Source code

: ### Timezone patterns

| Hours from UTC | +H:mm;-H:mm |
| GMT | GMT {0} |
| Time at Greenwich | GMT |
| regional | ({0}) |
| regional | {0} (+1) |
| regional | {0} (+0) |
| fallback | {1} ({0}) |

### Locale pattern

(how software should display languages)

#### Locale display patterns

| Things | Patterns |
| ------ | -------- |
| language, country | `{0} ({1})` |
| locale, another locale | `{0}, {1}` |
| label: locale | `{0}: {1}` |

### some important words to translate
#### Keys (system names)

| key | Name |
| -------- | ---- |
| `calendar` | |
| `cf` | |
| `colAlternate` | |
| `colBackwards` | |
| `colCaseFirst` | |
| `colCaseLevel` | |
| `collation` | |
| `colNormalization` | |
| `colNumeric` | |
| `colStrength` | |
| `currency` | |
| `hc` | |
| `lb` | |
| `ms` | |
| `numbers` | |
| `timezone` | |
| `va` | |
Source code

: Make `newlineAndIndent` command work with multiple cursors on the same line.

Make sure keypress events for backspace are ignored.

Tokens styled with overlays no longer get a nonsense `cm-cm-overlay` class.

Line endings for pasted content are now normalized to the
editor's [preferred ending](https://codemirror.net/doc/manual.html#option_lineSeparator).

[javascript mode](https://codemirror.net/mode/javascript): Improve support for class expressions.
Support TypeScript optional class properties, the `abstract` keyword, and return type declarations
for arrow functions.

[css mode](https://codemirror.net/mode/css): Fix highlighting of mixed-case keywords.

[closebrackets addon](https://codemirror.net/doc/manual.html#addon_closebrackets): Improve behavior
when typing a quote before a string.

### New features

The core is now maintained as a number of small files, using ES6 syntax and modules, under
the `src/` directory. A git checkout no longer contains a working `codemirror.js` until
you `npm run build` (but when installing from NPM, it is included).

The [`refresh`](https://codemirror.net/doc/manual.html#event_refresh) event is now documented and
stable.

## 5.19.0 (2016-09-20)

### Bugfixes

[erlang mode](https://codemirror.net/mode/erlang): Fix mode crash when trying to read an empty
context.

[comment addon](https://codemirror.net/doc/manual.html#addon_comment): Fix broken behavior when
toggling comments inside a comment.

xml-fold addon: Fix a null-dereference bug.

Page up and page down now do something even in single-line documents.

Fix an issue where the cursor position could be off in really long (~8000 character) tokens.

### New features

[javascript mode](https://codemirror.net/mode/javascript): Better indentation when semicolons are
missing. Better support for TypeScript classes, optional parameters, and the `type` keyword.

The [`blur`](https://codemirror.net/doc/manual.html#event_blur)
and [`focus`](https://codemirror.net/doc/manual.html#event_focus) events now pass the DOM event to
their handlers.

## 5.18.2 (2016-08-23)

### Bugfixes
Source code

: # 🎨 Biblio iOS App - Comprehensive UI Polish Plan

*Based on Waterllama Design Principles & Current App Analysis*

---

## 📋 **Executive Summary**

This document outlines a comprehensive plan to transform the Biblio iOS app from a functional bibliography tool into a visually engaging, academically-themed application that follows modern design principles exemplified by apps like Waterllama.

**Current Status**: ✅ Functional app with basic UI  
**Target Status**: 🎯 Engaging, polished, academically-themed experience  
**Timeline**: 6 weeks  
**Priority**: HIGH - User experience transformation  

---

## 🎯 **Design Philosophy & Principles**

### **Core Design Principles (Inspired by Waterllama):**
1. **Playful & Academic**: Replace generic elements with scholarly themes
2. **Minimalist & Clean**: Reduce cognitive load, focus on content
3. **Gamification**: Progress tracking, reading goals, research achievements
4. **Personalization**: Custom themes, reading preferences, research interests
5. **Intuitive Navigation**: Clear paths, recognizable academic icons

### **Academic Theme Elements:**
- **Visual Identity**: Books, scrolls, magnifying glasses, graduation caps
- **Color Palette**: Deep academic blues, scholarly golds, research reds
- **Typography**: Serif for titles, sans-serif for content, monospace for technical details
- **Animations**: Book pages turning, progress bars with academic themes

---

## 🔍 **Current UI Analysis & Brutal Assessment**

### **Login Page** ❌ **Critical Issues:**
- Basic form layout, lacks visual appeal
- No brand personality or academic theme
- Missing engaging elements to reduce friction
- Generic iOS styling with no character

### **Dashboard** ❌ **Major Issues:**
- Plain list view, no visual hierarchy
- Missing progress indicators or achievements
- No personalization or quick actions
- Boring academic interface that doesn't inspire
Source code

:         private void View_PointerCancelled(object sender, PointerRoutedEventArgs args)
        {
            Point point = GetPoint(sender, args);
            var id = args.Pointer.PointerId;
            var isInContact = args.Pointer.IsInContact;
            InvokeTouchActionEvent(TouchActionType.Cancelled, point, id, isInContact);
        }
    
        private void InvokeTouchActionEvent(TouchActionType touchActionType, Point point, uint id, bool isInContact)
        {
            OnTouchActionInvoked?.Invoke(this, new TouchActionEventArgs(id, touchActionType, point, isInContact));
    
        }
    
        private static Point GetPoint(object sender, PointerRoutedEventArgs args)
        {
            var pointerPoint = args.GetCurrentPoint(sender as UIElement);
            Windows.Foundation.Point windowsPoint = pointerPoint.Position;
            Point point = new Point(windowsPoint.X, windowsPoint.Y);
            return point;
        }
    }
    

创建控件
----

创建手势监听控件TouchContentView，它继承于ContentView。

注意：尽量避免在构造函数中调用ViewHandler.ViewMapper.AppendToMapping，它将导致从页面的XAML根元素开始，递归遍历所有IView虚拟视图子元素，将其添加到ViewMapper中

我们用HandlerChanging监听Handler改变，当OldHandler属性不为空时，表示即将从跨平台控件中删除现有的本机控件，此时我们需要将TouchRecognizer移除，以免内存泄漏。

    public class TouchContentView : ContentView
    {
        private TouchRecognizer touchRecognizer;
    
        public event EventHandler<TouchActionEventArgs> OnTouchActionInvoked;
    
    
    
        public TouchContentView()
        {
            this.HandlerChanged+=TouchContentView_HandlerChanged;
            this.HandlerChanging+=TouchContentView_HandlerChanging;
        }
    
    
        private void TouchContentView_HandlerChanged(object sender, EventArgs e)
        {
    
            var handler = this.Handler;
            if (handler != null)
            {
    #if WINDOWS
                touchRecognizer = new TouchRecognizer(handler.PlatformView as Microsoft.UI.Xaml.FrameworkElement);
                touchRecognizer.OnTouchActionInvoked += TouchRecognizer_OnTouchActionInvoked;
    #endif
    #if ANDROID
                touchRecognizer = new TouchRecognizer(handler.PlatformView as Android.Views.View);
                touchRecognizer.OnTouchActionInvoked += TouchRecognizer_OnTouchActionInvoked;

------------------------------------------------------------------------

→ **Directive**
Taking no liberties, give the material above again in full.

→ **Answer section**
Source code

: ### Timezone patterns

| Hours from UTC | +H:mm;-H:mm |
| GMT | GMT {0} |
| Time at Greenwich | GMT |
| regional | ({0}) |
| regional | {0} (+1) |
| regional | {0} (+0) |
| fallback | {1} ({0}) |

### Locale pattern

(how software should display languages)

#### Locale display patterns

| Things | Patterns |
| ------ | -------- |
| language, country | `{0} ({1})` |
| locale, another locale | `{0}, {1}` |
| label: locale | `{0}: {1}` |

### some important words to translate
#### Keys (system names)

| key | Name |
| -------- | ---- |
| `calendar` | |
| `cf` | |
| `colAlternate` | |
| `colBackwards` | |
| `colCaseFirst` | |
| `colCaseLevel` | |
| `collation` | |
| `colNormalization` | |
| `colNumeric` | |
| `colStrength` | |
| `currency` | |
| `hc` | |
| `lb` | |
| `ms` | |
| `numbers` | |
| `timezone` | |
| `va` | |
Source code

: Make `newlineAndIndent` command work with multiple cursors on the same line.

Make sure keypress events for backspace are ignored.

Tokens styled with overlays no longer get a nonsense `cm-cm-overlay` class.

Line endings for pasted content are now normalized to the
editor's [preferred ending](https://codemirror.net/doc/manual.html#option_lineSeparator).

[javascript mode](https://codemirror.net/mode/javascript): Improve support for class expressions.
Support TypeScript optional class properties, the `abstract` keyword, and return type declarations
for arrow functions.

[css mode](https://codemirror.net/mode/css): Fix highlighting of mixed-case keywords.

[closebrackets addon](https://codemirror.net/doc/manual.html#addon_closebrackets): Improve behavior
when typing a quote before a string.

### New features

The core is now maintained as a number of small files, using ES6 syntax and modules, under
the `src/` directory. A git checkout no longer contains a working `codemirror.js` until
you `npm run build` (but when installing from NPM, it is included).

The [`refresh`](https://codemirror.net/doc/manual.html#event_refresh) event is now documented and
stable.

## 5.19.0 (2016-09-20)

### Bugfixes

[erlang mode](https://codemirror.net/mode/erlang): Fix mode crash when trying to read an empty
context.

[comment addon](https://codemirror.net/doc/manual.html#addon_comment): Fix broken behavior when
toggling comments inside a comment.

xml-fold addon: Fix a null-dereference bug.

Page up and page down now do something even in single-line documents.

Fix an issue where the cursor position could be off in really long (~8000 character) tokens.

### New features

[javascript mode](https://codemirror.net/mode/javascript): Better indentation when semicolons are
missing. Better support for TypeScript classes, optional parameters, and the `type` keyword.

The [`blur`](https://codemirror.net/doc/manual.html#event_blur)
and [`focus`](https://codemirror.net/doc/manual.html#event_focus) events now pass the DOM event to
their handlers.

## 5.18.2 (2016-08-23)

### Bugfixes
Source code

: # 🎨 Biblio iOS App - Comprehensive UI Polish Plan

*Based on Waterllama Design Principles & Current App Analysis*

---

## 📋 **Executive Summary**

This document outlines a comprehensive plan to transform the Biblio iOS app from a functional bibliography tool into a visually engaging, academically-themed application that follows modern design principles exemplified by apps like Waterllama.

**Current Status**: ✅ Functional app with basic UI  
**Target Status**: 🎯 Engaging, polished, academically-themed experience  
**Timeline**: 6 weeks  
**Priority**: HIGH - User experience transformation  

---

## 🎯 **Design Philosophy & Principles**

### **Core Design Principles (Inspired by Waterllama):**
1. **Playful & Academic**: Replace generic elements with scholarly themes
2. **Minimalist & Clean**: Reduce cognitive load, focus on content
3. **Gamification**: Progress tracking, reading goals, research achievements
4. **Personalization**: Custom themes, reading preferences, research interests
5. **Intuitive Navigation**: Clear paths, recognizable academic icons

### **Academic Theme Elements:**
- **Visual Identity**: Books, scrolls, magnifying glasses, graduation caps
- **Color Palette**: Deep academic blues, scholarly golds, research reds
- **Typography**: Serif for titles, sans-serif for content, monospace for technical details
- **Animations**: Book pages turning, progress bars with academic themes

---

## 🔍 **Current UI Analysis & Brutal Assessment**

### **Login Page** ❌ **Critical Issues:**
- Basic form layout, lacks visual appeal
- No brand personality or academic theme
- Missing engaging elements to reduce friction
- Generic iOS styling with no character

### **Dashboard** ❌ **Major Issues:**
- Plain list view, no visual hierarchy
- Missing progress indicators or achievements
- No personalization or quick actions
- Boring academic interface that doesn't inspire
Source code

:         private void View_PointerCancelled(object sender, PointerRoutedEventArgs args)
        {
            Point point = GetPoint(sender, args);
            var id = args.Pointer.PointerId;
            var isInContact = args.Pointer.IsInContact;
            InvokeTouchActionEvent(TouchActionType.Cancelled, point, id, isInContact);
        }
    
        private void InvokeTouchActionEvent(TouchActionType touchActionType, Point point, uint id, bool isInContact)
        {
            OnTouchActionInvoked?.Invoke(this, new TouchActionEventArgs(id, touchActionType, point, isInContact));
    
        }
    
        private static Point GetPoint(object sender, PointerRoutedEventArgs args)
        {
            var pointerPoint = args.GetCurrentPoint(sender as UIElement);
            Windows.Foundation.Point windowsPoint = pointerPoint.Position;
            Point point = new Point(windowsPoint.X, windowsPoint.Y);
            return point;
        }
    }
    

创建控件
----

创建手势监听控件TouchContentView，它继承于ContentView。

注意：尽量避免在构造函数中调用ViewHandler.ViewMapper.AppendToMapping，它将导致从页面的XAML根元素开始，递归遍历所有IView虚拟视图子元素，将其添加到ViewMapper中

我们用HandlerChanging监听Handler改变，当OldHandler属性不为空时，表示即将从跨平台控件中删除现有的本机控件，此时我们需要将TouchRecognizer移除，以免内存泄漏。

    public class TouchContentView : ContentView
    {
        private TouchRecognizer touchRecognizer;
    
        public event EventHandler<TouchActionEventArgs> OnTouchActionInvoked;
    
    
    
        public TouchContentView()
        {
            this.HandlerChanged+=TouchContentView_HandlerChanged;
            this.HandlerChanging+=TouchContentView_HandlerChanging;
        }
    
    
        private void TouchContentView_HandlerChanged(object sender, EventArgs e)
        {
    
            var handler = this.Handler;
            if (handler != null)
            {
    #if WINDOWS
                touchRecognizer = new TouchRecognizer(handler.PlatformView as Microsoft.UI.Xaml.FrameworkElement);
                touchRecognizer.OnTouchActionInvoked += TouchRecognizer_OnTouchActionInvoked;
    #endif
    #if ANDROID
                touchRecognizer = new TouchRecognizer(handler.PlatformView as Android.Views.View);
                touchRecognizer.OnTouchActionInvoked += TouchRecognizer_OnTouchActionInvoked;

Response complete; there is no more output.